Winter Garden resident Mark Austin, a team medic for the New York Yacht Club’s American Magic race team, is currently helping keep his team safe during the Prada Cup and America’s Cup.
A world away in Auckland, New Zealand, Mark Austin is gliding along the water on a boat referred to simply as Chase 2.
It’s Sunday, Jan. 10, for folks here in the United States — though the 18-hour time difference means it’s Monday for Austin — and he’s riding behind the crew of the New York Yacht Club’s American Magic.
The club is preparing for the Prada Cup, which runs Jan. 15 to Feb. 22, and just like the team manning American Magic, the Winter Garden resident — who serves as safety and team medic — also has to be prepared for the upcoming races. The practice days are not quite the same as an actual race day, but they are vital to success, Austin said.
“It’s the same excitement without the spectators,” Austin said. “It’s very regimented — whenever we go into race mode there are absolute rules that take place, and we can only be in certain areas during race time, whereas when we’re just training on the water, we can chase the boat all over the place.
“But once the course is set and the yacht is on the course, only one of our chase boats can stay within a certain amount of distance of the yacht, and the other boats are on a standby location around the perimeter of the course until they’re needed,” he said.
Austin and the American Magic team completed the Christmas Cup regatta — part of the America’s Cup World Series — but now they are readying for the round-robin-style Prada Cup tournament to decide who takes on the Royal New Zealand Yacht Squadron in the prestigious 36th America’s Cup in March.
A QUICK HISTORY
In the Prada Cup, American Magic will compete against two other clubs from across the world — INEOS Team UK from the United Kingdom and Luna Rossa Prada Pirelli Team from Italy.
It’s a big race in the world of sailing yachts, because the winner takes on the title of “challenger” as they compete against the “ defender” — the Royal New Zealand Yacht Squadron — in the America’s Cup.
The America’s Cup is steeped in tradition, with the first race taking place in 1851 — making it the oldest trophy in international sport. The race was first started by a group of businessmen from New York who sailed the schooner America across the Atlantic Ocean for the World’s Fair in England. Those men won a race around the Isle of Wight against a fleet of British yachts to claim the £100 Cup.
The last race, held in 2017 in Bermuda, saw the Royal New Zealand Yacht Squadron beat the Golden Gate Yacht Club. Along with the trophy, the winner of the race gets to decide where the next will be held, hence why Austin and many on the team are currently in New Zealand, where they — as well as Austin’s wife, Lesley — have been since July 2020.
FIGHTING FOR THE AULD MUG
Austin himself has been a part of the organization for going on three years, and it was his job background that drew the attention of the New York Yacht Club.
“I’m retired from the fire service — I was with Orlando Fire Department for my career and then from there retired and went to Cocoa Beach Fire Department,” Austin said. “But during my career, I did safety/medical for offshore powerboat racing — that’s where my beginning was for the racing stuff.
“It was an interest,” he said. “I had some buddies that I worked with in the fire service (who) were doing it, and I was able to join them with what they were doing.”
The New York Yacht Club connected with Austin and brought him to Rhode Island where they were working.

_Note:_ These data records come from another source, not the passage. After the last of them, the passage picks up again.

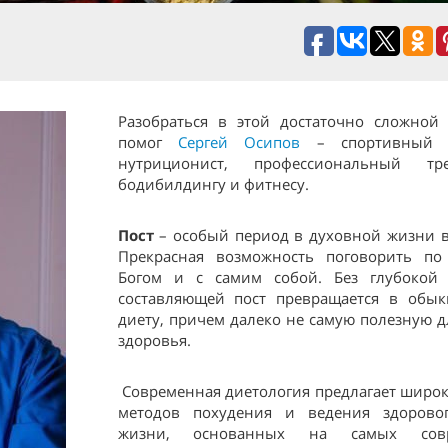
Разобраться в этой достаточно сложной
помог
Сергей Осипов
– спортивный д
нутриционист, профессиональный т
бодибилдингу и фитнесу.
Пост
– особый период в духовной жизни 
Прекрасная возможность поговорить п
Богом и с самим собой. Без глубокой
составляющей пост превращается в обы
диету, причем далеко не самую полезную д
здоровья.
Современная диетология предлагает широк
методов похудения и ведения здорово
жизни, основанных на самых совр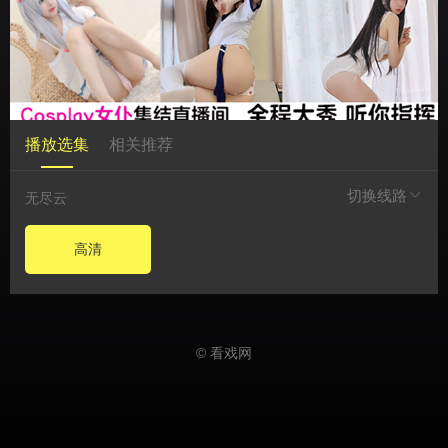
播放选集
相关推荐
切换线路
无尽云
高清
© 看戏网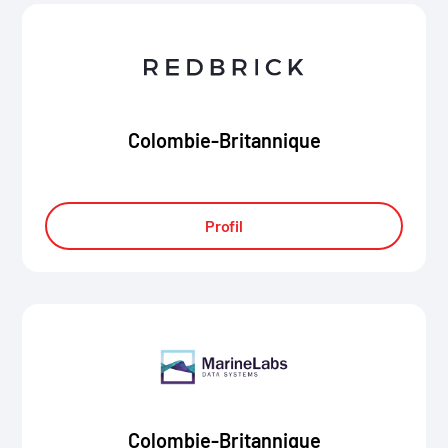
Colombie-Britannique
Profil
Colombie-Britannique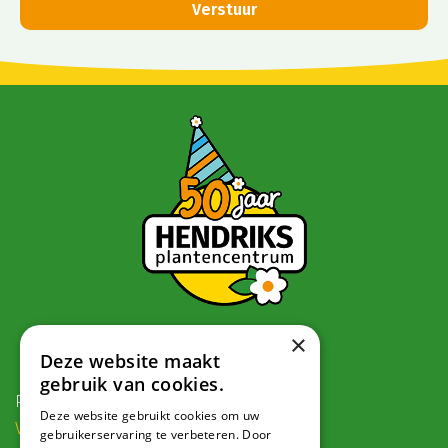
×
Contact
Deze website maakt
gebruik van cookies.
Postadres:
Deze website gebruikt cookies om uw
Veldweg 1, 5995 PG Kessel
gebruikerservaring te verbeteren. Door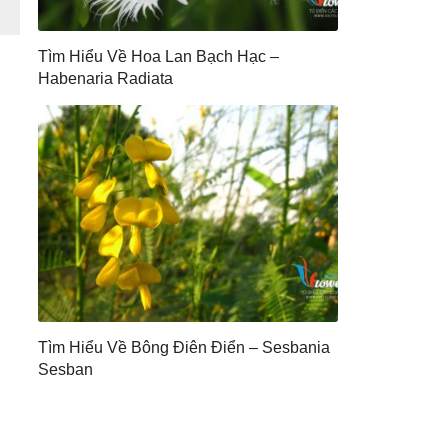
Tìm Hiểu Về Hoa Lan Bạch Hạc –
Habenaria Radiata
Tìm Hiểu Về Bông Điên Điển – Sesbania
Sesban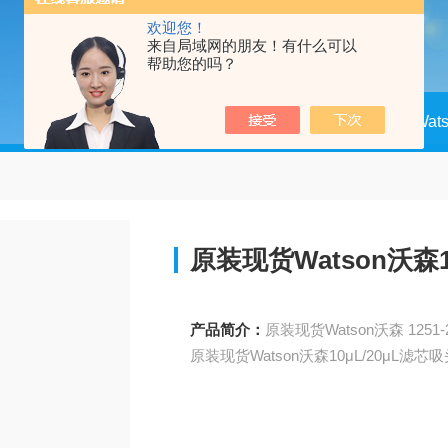
欢迎您！
来自局域网的朋友！有什么可以
帮助您的吗？
当前位置：
首页
产品中心
Wat
原装现货Watson沃森1
产品简介：
原装现货Watson沃森10μL/20μL滤芯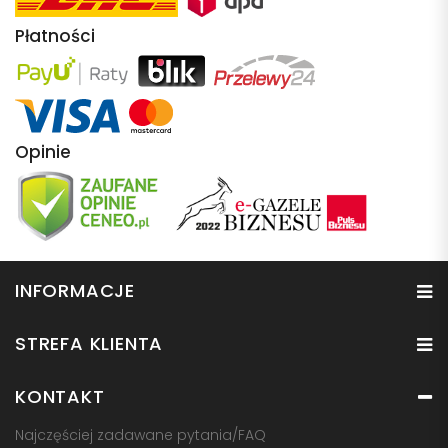
Płatności
Opinie
INFORMACJE
STREFA KLIENTA
KONTAKT
Najczęściej zadawane pytania/FAQ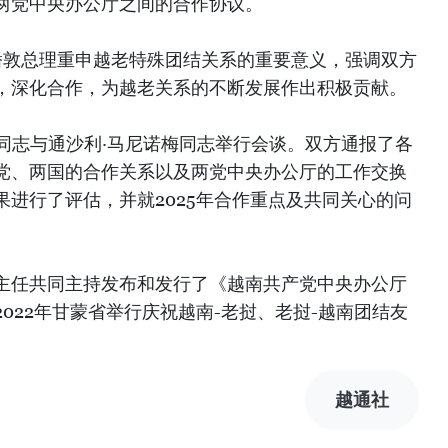
两党中央办公厅之间的合作协议。
西潘敦总理重申越老特殊团结关系的重要意义，强调双方
，深化合作，为越老关系的不断发展作出积极贡献。
玉同志与通沙利·马尼诺梅同志举行会谈。双方通报了各
党、两国的合作关系以及两党中央办公厅的工作交换
进行了评估，并就2025年合作重点及共同关心的问
主任共同主持发布和发行了《越南共产党中央办公厅
022年甘蒙省举行庆祝越南-老挝、老挝-越南团结友
越通社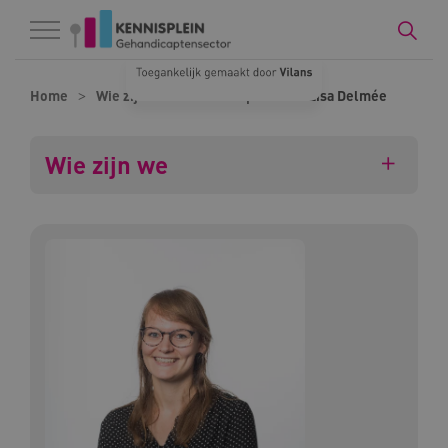
Naar hoofdinhoud
Naar footer
Home
Wie zijn we
Onze experts
Lisa Delmée
Wie zijn we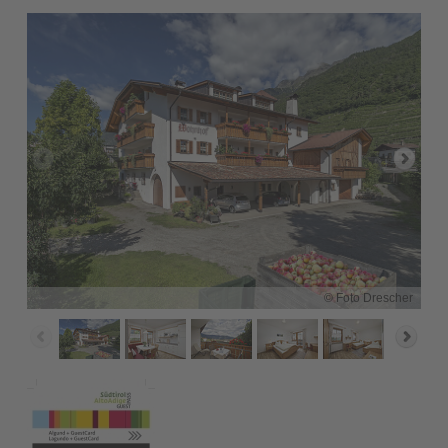
© Foto Drescher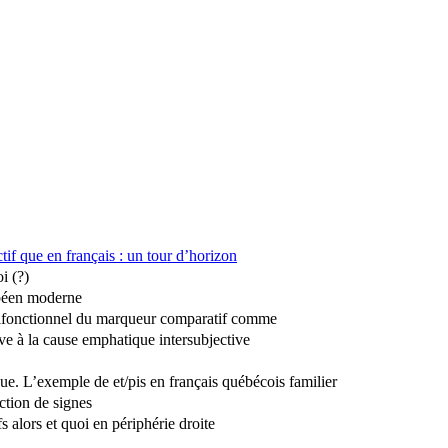
if que en français : un tour d’horizon
i (?)
opéen moderne
lurifonctionnel du marqueur comparatif comme
ive à la cause emphatique intersubjective
que. L’exemple de et/pis en français québécois familier
uction de signes
 alors et quoi en périphérie droite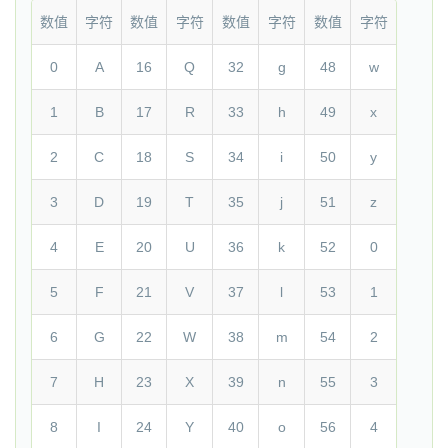
数值
字符
数值
字符
数值
字符
数值
字符
0
A
16
Q
32
g
48
w
1
B
17
R
33
h
49
x
2
C
18
S
34
i
50
y
3
D
19
T
35
j
51
z
4
E
20
U
36
k
52
0
5
F
21
V
37
l
53
1
6
G
22
W
38
m
54
2
7
H
23
X
39
n
55
3
8
I
24
Y
40
o
56
4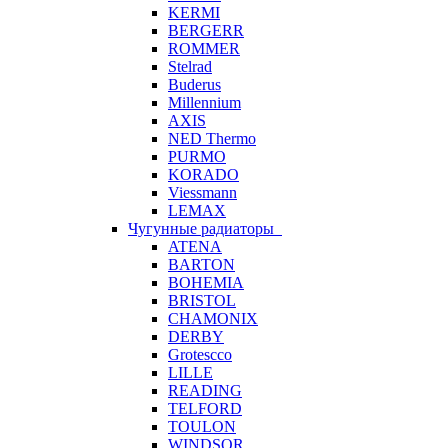
KERMI
BERGERR
ROMMER
Stelrad
Buderus
Millennium
AXIS
NED Thermo
PURMO
KORADO
Viessmann
LEMAX
Чугунные радиаторы
ATENA
BARTON
BOHEMIA
BRISTOL
CHAMONIX
DERBY
Grotescco
LILLE
READING
TELFORD
TOULON
WINDSOR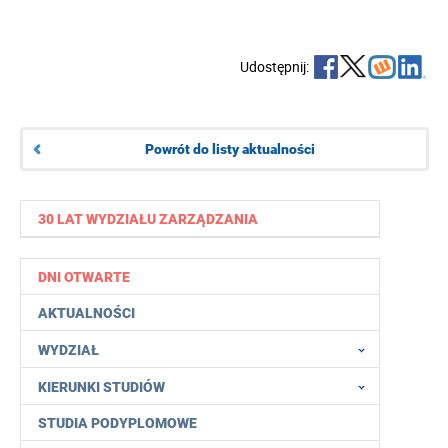
Udostępnij:
Powrót do listy aktualności
30 LAT WYDZIAŁU ZARZĄDZANIA
DNI OTWARTE
AKTUALNOŚCI
WYDZIAŁ
KIERUNKI STUDIÓW
STUDIA PODYPLOMOWE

There, he saw the technology and boats being used. These boats were hitting speeds — up to 40 knots — he had never seen before.
In the years since Austin became a member of the team, he has been the man on Chase 2 — there are three chase boats — and luckily, he hasn’t had to deal with any significant injuries. The biggest concern is always a boat colliding with another, but that’s never happened under Austin’s watch.
So far, the most important part of Austin’s job is always in the beginning when the safety team goes over water safety with sailors. Outside of helping the team, Austin serves as a liaison between the team and local jurisdictions to determine what resources they have in the event of an emergency.
Austin said he enjoys the thrill of overseeing these important responsibilities in a historic race on the other side of the world, as well as the international flavor that comes with being a part of the New York Yacht Club.
“Our team is made up of members from all over the world, and making those relationships has been the best thing for me,” he said. “Now I have friends everywhere, and leading up to this — I’m a Florida boy — so I’ve been able to experience the different cultures, and it’s been wonderful.”